Selected excerpt ▸
Sufficiency of the Evidence that Franco-Santiago Joined
an Overarching Conspiracy to Commit a Series of Robberies
The topic of whether a defendant who is guilty of
participating in one smaller conspiracy proven at trial is also
guilty of participating in a larger overarching conspiracy charged
in the indictment is one which recurs in a variety of legal
contexts.
It often comes up when a defendant argues that he was
prejudiced by a variance between the indictment and the facts
proved at trial.
See, e.g., United States v. Dunbar, 553 F.3d 48,
60-61 (1st Cir. 2009); United States v. Perez-Ruiz, 353 F.3d 1, 7
(1st Cir. 2003).
The issue is also raised in cases where the
defendant argues that the government may have proven that the
defendant joined a smaller conspiracy that falls outside the
statute of limitations, but failed to prove a broader overarching
conspiracy that extended into the limitations period.

Work required ▸
Please write out the entire passage on overarching conspiracy word for word, from its heading to its final sentence. The listing that comes next has nothing to do with the passage on overarching conspiracy.

Dataset content ▸
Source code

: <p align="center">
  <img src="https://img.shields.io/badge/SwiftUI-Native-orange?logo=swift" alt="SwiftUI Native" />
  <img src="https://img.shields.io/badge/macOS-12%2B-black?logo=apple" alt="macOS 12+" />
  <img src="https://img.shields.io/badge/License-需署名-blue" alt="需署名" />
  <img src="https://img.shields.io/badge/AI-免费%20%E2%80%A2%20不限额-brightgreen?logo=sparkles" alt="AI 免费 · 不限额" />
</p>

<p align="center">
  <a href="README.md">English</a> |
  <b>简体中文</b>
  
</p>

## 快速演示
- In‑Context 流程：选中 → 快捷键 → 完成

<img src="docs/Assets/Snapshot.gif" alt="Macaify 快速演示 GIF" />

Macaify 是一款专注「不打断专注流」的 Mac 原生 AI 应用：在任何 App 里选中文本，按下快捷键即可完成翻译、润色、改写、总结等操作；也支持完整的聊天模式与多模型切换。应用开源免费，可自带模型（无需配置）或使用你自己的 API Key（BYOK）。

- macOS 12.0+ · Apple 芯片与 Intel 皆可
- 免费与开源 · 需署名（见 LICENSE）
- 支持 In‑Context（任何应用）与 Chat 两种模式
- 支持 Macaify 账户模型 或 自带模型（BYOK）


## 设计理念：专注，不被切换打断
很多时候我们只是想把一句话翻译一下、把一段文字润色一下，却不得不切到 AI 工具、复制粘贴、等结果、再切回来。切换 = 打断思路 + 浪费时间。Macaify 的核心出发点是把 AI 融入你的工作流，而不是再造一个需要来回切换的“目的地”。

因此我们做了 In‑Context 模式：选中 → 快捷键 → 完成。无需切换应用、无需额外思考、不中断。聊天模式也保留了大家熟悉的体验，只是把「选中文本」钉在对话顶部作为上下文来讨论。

Solution to the problem ▸
Sufficiency of the Evidence that Franco-Santiago Joined
an Overarching Conspiracy to Commit a Series of Robberies
The topic of whether a defendant who is guilty of
participating in one smaller conspiracy proven at trial is also
guilty of participating in a larger overarching conspiracy charged
in the indictment is one which recurs in a variety of legal
contexts.
It often comes up when a defendant argues that he was
prejudiced by a variance between the indictment and the facts
proved at trial.
See, e.g., United States v. Dunbar, 553 F.3d 48,
60-61 (1st Cir. 2009); United States v. Perez-Ruiz, 353 F.3d 1, 7
(1st Cir. 2003).
The issue is also raised in cases where the
defendant argues that the government may have proven that the
defendant joined a smaller conspiracy that falls outside the
statute of limitations, but failed to prove a broader overarching
conspiracy that extended into the limitations period.